WHAT THE TASK REQUIRES: Could you copy out all of the items below line for line, leaving the pictures out?

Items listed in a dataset
========================================

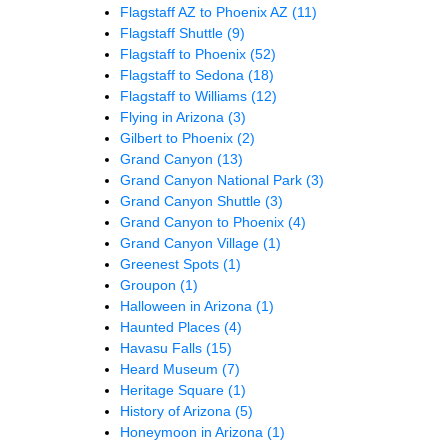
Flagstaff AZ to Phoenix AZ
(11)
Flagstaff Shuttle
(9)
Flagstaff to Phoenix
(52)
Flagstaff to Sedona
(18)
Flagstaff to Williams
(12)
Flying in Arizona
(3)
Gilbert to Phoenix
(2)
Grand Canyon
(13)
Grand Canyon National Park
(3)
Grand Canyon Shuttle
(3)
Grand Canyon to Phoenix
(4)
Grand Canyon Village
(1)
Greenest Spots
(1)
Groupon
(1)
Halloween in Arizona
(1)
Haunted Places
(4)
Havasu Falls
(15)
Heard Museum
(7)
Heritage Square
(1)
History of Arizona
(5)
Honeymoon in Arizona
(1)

========================================

SOLUTION TO THIS PROBLEM:
Flagstaff AZ to Phoenix AZ
(11)
Flagstaff Shuttle
(9)
Flagstaff to Phoenix
(52)
Flagstaff to Sedona
(18)
Flagstaff to Williams
(12)
Flying in Arizona
(3)
Gilbert to Phoenix
(2)
Grand Canyon
(13)
Grand Canyon National Park
(3)
Grand Canyon Shuttle
(3)
Grand Canyon to Phoenix
(4)
Grand Canyon Village
(1)
Greenest Spots
(1)
Groupon
(1)
Halloween in Arizona
(1)
Haunted Places
(4)
Havasu Falls
(15)
Heard Museum
(7)
Heritage Square
(1)
History of Arizona
(5)
Honeymoon in Arizona
(1)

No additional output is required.